Caulfield told MPs: “On the subject of a public inquiry, I am not necessarily saying that there will not be a public inquiry, but it must be at a national level and not just on the basis of individual trust because, as we have seen in [scandals involving NHS] maternity [care]very often when we repeat these queries they produce the same information and we need to systematically learn how to reduce these failures.”

He added: “The problem I have with a public investigation is that they are not timely, they can take many years, and clearly we have some cases now that need urgent review and urgent action.”

Ministers can commission a “rapid review” rather than a public inquiry, in order to produce evidence and recommendations for action more quickly, Caulfield added.

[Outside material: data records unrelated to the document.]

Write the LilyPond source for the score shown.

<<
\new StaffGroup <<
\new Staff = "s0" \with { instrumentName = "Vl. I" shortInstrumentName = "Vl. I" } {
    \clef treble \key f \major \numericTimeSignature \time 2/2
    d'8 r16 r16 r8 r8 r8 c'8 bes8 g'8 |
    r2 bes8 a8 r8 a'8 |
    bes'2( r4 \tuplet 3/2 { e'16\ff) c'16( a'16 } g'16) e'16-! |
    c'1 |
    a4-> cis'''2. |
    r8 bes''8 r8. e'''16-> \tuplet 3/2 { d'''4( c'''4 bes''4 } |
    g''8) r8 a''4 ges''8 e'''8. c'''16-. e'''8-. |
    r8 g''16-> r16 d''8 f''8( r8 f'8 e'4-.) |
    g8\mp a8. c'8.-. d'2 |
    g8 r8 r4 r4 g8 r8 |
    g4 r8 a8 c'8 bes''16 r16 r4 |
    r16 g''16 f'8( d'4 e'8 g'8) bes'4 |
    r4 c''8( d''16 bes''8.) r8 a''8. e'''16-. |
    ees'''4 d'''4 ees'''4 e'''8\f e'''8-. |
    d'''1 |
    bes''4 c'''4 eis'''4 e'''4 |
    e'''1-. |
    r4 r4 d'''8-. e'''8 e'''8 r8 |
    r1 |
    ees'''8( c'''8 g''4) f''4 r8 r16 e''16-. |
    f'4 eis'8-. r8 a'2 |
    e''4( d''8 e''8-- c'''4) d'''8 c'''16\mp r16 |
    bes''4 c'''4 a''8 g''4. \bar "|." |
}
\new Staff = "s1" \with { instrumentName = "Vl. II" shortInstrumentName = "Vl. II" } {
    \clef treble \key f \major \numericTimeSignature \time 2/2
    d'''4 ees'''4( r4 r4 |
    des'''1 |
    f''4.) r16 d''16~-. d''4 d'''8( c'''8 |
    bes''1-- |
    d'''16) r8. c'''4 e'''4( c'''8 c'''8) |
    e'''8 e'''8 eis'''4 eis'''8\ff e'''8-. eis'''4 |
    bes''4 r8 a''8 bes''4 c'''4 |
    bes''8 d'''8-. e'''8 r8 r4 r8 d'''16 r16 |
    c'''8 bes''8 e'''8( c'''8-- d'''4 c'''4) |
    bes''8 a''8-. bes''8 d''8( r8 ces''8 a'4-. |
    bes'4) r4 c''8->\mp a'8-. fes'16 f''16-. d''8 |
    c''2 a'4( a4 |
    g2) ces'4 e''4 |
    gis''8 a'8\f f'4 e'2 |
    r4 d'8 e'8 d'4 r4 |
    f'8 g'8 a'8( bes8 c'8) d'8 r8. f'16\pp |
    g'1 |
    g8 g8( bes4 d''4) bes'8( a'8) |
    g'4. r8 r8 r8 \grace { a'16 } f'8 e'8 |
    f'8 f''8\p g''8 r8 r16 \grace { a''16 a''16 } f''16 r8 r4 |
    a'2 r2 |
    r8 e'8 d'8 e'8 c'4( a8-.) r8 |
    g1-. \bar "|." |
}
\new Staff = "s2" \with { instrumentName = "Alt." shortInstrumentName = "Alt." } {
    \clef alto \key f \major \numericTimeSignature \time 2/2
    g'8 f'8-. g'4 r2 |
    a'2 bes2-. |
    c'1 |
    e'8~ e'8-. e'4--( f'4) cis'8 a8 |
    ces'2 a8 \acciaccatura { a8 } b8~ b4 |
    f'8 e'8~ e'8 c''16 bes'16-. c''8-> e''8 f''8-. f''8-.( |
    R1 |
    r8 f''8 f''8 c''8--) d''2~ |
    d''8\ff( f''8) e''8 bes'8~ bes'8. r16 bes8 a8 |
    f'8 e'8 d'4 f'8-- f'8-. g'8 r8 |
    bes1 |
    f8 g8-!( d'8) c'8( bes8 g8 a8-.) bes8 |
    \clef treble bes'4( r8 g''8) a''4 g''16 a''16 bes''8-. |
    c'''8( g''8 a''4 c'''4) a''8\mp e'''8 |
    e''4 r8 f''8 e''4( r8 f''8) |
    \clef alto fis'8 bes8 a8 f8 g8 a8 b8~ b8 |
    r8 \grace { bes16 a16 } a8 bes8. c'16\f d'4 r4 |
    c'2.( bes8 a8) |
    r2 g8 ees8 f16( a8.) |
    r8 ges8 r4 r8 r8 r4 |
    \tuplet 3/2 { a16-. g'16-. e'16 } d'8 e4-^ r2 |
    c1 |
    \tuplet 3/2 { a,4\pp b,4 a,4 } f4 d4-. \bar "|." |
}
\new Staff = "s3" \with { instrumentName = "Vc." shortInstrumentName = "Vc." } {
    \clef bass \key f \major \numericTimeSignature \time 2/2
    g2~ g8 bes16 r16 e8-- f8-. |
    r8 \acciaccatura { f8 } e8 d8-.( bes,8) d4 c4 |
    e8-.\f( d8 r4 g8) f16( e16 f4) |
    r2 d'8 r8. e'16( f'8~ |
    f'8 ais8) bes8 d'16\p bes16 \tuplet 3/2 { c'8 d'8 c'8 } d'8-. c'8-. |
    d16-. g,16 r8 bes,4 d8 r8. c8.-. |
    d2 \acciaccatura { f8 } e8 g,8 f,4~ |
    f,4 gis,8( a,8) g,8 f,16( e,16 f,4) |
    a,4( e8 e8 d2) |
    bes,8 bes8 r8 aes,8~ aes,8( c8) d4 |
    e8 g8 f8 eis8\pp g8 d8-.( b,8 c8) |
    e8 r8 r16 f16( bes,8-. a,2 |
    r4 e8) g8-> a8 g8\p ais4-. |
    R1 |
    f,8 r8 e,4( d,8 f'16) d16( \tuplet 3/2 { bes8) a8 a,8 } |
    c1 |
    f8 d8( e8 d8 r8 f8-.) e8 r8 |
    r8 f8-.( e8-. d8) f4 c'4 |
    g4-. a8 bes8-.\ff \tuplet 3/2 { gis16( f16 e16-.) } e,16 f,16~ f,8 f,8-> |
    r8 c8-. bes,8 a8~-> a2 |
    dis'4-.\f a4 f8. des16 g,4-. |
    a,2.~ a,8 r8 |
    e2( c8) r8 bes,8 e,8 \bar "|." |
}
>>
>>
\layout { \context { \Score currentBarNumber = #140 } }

Deborah Coles, director of Inquest, a charity that helps families of people who have died while receiving NHS mental health care, said the government should order a “full and fearless” public inquiry as a matter of urgency as a prelude to order radical changes. .

“Bereaved families are very familiar with hearing about new reviews or research. Previous critical inquiries, inspections and investigations of mental health services have failed to drive the transformation in culture and leadership that is needed,” he said.

“It is our view, and the view of many of the bereaved families we work with, that a national legal inquiry should be established to facilitate a full and fearless examination of the problems in mental health services that are leading to neglect, abuse and death. Nothing less will suffice.”